Malaikat Jibril menjawab: “Mereka adalah orang-orang yang memakan daging-daging manusia dan merusak kehormatannya.” (H.R. Abu Dawud no. 4878 dan lainnya)
Yang dimaksud dengan ‘memakan daging-daging manusia’ dalam hadits ini adalah berbuat ghibah (menggunjing), sebagaimana permisalan pada surat Al Hujurat ayat: 12.
Dari shahabat Ibnu Umar radhiyallahu’anhu , bahwa beliau Shallallahu’alaihi wasallam bersabda:
يا مَعْشَرَ مَنْ آمَنَ بِلِسَانَهِ وَلَمْ يَفْضِ الإِيْمَانُ إِلَى قَلْبِهِ لاَ تُؤْذُوا المُسْلِمِيْنَ وَلاَ تُعَيِّرُوا وَلاَ تَتَّبِعُوا عَوْرَاتِهِمْ فَإِنَّهُ مَنْ يَتَّبِعْ عَوْرَةَ أَخِيْهِ الْمُسْلِمِ تَتَّبَعَ اللهُ عَوْرَتَهُ وَمَنْ يَتَّبَعِ اللهُ يَفْضَحْهُ لَهُ وَلَو في جَوْفِ رَحْلِهِ
“Wahai sekalian orang yang beriman dengan lisannya yang belum sampai ke dalam hatinya, janganlah kalian mengganggu kaum muslimin, janganlah kalian menjelek-jelekkannya, janganlah kalian mencari-cari aibnya.
Barangsiapa yang mencari-cari aib saudaranya sesama muslim niscaya Allah akan mencari aibnya.Barang siapa yang Allah mencari aibnya niscaya Allah akan menyingkapnya walaupun di dalam rumahnya.” (H.R. At Tirmidzi dan lainnya)
Dari shahabat Jabir bin Abdillah radhiyallahu ‘anhu , beliau berkata: “Suatu ketika kami pernah bersama Rasulullah Shallallahu’alaihi wasallam mencium bau bangkai yang busuk.
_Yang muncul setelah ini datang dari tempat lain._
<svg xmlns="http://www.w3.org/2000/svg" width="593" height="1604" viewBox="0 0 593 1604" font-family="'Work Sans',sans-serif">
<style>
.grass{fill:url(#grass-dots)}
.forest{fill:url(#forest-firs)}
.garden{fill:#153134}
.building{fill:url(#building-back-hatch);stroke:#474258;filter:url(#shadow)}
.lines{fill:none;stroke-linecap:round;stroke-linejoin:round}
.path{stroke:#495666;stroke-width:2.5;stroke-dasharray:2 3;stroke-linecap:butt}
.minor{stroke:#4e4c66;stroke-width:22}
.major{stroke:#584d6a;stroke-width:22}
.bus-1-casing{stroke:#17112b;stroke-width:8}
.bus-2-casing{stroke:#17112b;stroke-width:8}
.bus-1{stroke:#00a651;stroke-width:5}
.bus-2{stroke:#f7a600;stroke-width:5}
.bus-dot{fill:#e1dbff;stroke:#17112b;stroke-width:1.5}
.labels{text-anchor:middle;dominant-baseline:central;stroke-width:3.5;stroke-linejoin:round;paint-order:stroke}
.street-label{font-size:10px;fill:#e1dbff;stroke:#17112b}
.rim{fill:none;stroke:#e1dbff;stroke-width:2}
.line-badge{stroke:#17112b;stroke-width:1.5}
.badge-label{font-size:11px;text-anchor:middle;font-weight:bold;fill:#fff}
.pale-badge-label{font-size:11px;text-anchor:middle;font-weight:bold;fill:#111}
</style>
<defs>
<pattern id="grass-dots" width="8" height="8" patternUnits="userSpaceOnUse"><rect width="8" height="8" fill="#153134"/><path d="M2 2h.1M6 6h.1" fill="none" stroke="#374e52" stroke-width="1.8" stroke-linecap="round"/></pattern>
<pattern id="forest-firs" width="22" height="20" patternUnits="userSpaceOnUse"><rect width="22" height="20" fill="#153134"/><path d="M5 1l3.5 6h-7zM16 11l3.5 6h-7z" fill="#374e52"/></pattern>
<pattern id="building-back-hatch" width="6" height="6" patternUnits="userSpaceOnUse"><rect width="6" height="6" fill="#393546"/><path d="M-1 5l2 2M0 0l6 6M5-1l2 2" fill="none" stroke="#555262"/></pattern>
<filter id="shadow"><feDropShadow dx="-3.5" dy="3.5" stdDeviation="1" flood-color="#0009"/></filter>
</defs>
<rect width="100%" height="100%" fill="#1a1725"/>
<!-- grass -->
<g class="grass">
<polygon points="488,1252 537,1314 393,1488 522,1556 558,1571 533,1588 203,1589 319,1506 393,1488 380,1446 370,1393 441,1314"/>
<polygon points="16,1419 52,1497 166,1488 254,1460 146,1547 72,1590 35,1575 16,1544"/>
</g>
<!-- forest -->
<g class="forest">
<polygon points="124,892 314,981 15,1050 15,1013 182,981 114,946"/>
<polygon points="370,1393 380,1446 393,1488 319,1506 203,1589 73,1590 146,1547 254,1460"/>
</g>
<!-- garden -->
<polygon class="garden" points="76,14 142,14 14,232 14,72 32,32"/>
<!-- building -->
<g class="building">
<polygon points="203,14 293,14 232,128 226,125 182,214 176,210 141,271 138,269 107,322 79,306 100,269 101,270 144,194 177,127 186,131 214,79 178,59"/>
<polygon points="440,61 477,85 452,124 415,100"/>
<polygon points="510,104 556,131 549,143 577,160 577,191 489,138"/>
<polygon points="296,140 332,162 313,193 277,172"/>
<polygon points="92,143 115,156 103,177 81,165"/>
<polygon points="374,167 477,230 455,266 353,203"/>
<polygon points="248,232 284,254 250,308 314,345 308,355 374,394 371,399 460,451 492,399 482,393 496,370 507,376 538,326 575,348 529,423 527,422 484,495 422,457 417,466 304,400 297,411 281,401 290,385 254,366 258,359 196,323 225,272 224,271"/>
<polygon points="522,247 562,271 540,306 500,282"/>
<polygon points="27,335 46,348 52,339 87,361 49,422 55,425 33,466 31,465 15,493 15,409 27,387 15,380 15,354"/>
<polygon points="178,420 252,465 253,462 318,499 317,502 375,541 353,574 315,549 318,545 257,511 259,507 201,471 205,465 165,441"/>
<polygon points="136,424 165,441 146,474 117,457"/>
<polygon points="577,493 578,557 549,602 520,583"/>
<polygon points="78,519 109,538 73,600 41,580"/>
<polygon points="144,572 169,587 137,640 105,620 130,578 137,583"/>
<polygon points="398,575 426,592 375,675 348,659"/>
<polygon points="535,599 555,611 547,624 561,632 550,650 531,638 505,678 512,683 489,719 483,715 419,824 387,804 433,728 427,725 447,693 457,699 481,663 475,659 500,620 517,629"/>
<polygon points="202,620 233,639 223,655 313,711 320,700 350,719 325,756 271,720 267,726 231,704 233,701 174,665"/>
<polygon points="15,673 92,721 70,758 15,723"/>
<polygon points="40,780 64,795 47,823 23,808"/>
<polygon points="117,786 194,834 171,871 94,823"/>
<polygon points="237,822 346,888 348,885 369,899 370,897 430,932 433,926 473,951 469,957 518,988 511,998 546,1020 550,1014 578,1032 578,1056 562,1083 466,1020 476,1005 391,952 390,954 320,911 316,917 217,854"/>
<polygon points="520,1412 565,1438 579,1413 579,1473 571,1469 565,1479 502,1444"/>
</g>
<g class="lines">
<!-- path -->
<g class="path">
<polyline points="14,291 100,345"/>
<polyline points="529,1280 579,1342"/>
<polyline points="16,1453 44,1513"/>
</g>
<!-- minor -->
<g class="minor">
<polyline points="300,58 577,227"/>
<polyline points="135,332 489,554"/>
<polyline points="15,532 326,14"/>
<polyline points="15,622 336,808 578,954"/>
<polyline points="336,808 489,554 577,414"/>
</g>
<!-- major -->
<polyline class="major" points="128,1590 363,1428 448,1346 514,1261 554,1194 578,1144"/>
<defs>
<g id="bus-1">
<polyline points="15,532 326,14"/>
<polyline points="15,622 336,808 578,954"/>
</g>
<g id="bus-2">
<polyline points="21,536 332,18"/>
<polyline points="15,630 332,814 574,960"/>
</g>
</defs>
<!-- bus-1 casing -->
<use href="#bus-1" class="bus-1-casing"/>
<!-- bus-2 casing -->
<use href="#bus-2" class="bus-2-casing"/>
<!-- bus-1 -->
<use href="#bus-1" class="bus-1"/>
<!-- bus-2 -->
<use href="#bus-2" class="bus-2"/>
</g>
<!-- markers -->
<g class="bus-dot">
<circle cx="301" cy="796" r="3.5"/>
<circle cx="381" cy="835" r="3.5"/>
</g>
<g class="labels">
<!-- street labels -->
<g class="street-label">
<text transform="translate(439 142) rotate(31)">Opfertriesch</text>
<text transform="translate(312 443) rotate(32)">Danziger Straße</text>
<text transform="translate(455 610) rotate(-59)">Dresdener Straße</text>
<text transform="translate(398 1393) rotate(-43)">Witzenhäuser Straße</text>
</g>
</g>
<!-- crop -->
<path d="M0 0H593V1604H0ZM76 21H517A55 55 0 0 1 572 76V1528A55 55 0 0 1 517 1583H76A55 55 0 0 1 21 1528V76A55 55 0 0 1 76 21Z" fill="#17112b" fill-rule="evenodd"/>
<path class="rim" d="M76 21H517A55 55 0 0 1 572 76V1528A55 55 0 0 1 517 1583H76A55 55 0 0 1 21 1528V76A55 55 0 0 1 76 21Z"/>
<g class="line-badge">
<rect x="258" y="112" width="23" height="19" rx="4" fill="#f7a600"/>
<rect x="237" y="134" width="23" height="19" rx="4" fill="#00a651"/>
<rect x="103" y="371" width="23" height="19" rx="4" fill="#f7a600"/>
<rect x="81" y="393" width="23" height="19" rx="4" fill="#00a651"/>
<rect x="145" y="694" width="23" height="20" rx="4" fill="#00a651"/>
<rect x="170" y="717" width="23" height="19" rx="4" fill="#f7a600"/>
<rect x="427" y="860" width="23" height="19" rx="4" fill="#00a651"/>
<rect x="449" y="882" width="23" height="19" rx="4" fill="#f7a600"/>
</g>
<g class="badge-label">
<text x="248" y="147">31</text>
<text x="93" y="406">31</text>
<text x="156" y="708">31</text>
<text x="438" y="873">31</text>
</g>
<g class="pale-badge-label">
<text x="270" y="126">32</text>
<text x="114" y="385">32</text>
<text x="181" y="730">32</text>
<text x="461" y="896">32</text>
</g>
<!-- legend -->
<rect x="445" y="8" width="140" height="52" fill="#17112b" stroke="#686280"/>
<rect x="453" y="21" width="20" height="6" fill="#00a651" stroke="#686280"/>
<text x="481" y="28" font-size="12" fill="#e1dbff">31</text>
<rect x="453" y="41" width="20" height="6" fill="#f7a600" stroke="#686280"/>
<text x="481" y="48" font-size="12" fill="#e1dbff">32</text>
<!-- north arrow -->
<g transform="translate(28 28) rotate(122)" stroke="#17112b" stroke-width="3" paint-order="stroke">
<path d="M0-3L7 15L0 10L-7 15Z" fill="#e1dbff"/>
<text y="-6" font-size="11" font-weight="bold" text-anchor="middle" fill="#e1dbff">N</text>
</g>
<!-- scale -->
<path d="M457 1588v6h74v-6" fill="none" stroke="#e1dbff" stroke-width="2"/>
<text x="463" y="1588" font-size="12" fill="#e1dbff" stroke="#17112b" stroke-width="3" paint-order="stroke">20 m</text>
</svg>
Lalu Rasulullah Shallallahu’alaihi wasallam berkata: ‘Apakah kalian tahu bau apa ini? (Ketahuilah) bau busuk ini berasal dari orang-orang yang berbuat ghibah.” (H.R. Ahmad 3/351)
Dari shahabat Sa’id bin Zaid radhiyallahu ‘anhu sesungguhnya Rasulullah Shallallahu’alaihi wasallam bersabda:
“Sesungguhnya termasuk riba yang paling besar (dalam riwayat lain: termasuk dari sebesar besarnya dosa besar) adalah memperpanjang dalam membeberkan aib saudaranya muslim tanpa alasan yang benar.” (H.R. Abu Dawud no. 4866-4967)
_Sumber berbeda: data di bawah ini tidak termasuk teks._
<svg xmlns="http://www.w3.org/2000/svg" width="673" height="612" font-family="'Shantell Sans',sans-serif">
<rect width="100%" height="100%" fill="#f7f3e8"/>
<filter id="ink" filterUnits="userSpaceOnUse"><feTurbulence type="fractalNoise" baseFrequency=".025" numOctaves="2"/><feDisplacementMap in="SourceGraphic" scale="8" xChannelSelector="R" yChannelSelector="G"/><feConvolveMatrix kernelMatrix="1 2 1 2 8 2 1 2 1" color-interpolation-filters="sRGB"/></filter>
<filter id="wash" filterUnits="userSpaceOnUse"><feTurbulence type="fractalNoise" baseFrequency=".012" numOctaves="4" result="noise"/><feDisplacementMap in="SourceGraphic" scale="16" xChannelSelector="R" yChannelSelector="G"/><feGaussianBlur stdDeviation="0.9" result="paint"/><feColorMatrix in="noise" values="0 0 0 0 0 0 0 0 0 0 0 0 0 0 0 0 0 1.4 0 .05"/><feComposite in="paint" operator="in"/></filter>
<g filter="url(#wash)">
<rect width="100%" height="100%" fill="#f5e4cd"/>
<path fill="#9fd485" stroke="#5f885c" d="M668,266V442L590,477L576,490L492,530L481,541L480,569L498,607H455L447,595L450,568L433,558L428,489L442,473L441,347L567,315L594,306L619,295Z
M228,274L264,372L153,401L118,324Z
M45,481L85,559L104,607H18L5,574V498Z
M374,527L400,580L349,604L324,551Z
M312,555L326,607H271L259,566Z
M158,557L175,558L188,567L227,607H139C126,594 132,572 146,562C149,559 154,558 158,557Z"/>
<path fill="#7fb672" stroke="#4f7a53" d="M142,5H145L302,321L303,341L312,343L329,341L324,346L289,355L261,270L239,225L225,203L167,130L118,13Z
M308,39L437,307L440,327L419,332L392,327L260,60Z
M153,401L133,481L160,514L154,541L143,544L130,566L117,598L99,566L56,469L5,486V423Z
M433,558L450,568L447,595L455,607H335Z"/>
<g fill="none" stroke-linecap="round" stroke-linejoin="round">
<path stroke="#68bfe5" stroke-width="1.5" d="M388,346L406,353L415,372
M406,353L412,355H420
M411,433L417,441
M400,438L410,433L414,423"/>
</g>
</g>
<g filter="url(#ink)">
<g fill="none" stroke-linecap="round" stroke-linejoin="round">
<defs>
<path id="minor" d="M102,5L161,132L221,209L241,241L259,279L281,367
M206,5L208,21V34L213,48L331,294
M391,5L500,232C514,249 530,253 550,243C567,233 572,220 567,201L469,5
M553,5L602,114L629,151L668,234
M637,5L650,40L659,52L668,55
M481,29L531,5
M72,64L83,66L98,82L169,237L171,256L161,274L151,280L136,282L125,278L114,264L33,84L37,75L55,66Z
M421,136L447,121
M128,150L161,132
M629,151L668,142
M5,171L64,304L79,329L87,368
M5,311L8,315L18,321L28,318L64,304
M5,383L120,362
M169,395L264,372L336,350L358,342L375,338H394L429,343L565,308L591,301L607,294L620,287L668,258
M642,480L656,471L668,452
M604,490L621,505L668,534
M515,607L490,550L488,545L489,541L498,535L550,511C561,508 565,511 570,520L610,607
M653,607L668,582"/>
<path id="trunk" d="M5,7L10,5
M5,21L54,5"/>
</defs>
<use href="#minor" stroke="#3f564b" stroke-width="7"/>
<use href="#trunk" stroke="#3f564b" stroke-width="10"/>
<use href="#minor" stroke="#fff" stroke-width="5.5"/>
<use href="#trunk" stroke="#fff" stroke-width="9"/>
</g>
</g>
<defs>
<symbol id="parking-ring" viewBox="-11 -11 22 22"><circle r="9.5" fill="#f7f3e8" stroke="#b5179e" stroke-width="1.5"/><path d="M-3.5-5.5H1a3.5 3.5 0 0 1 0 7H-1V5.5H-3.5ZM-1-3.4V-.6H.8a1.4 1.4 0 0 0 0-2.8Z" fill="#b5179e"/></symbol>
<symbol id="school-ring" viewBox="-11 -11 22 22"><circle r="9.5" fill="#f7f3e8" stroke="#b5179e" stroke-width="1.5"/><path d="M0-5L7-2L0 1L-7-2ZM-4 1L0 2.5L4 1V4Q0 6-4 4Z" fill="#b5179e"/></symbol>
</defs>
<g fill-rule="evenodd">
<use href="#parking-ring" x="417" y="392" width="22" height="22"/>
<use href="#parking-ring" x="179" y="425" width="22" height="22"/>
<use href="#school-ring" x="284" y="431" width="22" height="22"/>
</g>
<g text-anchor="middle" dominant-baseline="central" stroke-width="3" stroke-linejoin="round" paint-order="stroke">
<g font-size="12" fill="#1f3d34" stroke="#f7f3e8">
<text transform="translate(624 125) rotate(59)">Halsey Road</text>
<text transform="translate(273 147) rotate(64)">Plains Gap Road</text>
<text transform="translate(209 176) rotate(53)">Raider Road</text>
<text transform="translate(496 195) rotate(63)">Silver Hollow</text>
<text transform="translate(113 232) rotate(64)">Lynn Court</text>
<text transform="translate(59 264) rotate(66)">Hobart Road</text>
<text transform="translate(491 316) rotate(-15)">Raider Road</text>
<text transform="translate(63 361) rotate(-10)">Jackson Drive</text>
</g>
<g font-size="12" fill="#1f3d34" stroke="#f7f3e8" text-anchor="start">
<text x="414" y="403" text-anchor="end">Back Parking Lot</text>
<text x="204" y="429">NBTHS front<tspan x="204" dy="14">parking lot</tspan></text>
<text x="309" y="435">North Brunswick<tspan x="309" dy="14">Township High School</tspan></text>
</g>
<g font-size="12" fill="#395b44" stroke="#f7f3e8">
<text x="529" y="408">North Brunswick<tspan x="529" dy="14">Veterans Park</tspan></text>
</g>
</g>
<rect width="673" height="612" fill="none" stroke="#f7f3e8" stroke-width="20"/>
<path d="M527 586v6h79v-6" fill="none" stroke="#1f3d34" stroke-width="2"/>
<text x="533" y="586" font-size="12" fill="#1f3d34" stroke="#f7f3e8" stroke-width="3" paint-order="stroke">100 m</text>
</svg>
Dari ancaman yang terkandung dalam ayat dan hadits-hadits di atas menunjukkan bahwa perbuatan ghibah ini termasuk perbuatan dosa besar, yang seharusnya setiap muslim untuk selalu berusaha menghindar dan menjauh dari perbuatan tersebut.
Asy Syaikh Al Qahthani dalam kitab Nuniyyah hal. 39 berkata:
Janganlah kamu tersibukkan dengan aib orang lain, justru kamu lalai dengan aib yang ada pada dirimu, sesungguhnya itu adalah dua keaiban(Lihat Nashihati linnisaa’ hal. 32)
Maksudnya, bila anda menyibukkan dengan aib orang lain maka hal itu merupakan aib bagimu karena kamu telah terjatuh dalam kemaksiatan. Sedangkan bila anda lalai dari mengoreksi aib pada dirimu sendiri itu juga merupakan aib bagimu. Karena secara tidak langsung kamu merasa sebagai orang yang sempurna. Padahal tidak ada manusia yang sempurna dan ma’shum kecuali para Nabi dan Rasul.
Konteks dalam hadits:
“Engkau menyebutkan sesuatu pada saudaramu yang dia membecinya.”
Hadits di atas secara zhahir mengandung makna yang umum, yaitu mencakup penyebutan aib dihadapan orang tersebut atau diluar sepengetahuannya. Namun Al Hafizh Ibnu Hajar menguatkan bahwa ghibah ini khusus di luar sepengetahuannya, sebagaimana asal kata ghibah (yaitu dari kata ghaib yang artinya tersembunyi-pent) yang ditegaskan oleh ahli bahasa.
Kemudian Al Hafizh berkata: “Tentunya membeberkan aib di hadapannya itu merupakan perbuatan yang haram, tapi hal itu termasuk perbuatan mencela dan menghina.” (Fathul Bari 10/470 dan Subulus Salam hadits no. 1583, lihat Nashihati linnisaa’ hal. 29)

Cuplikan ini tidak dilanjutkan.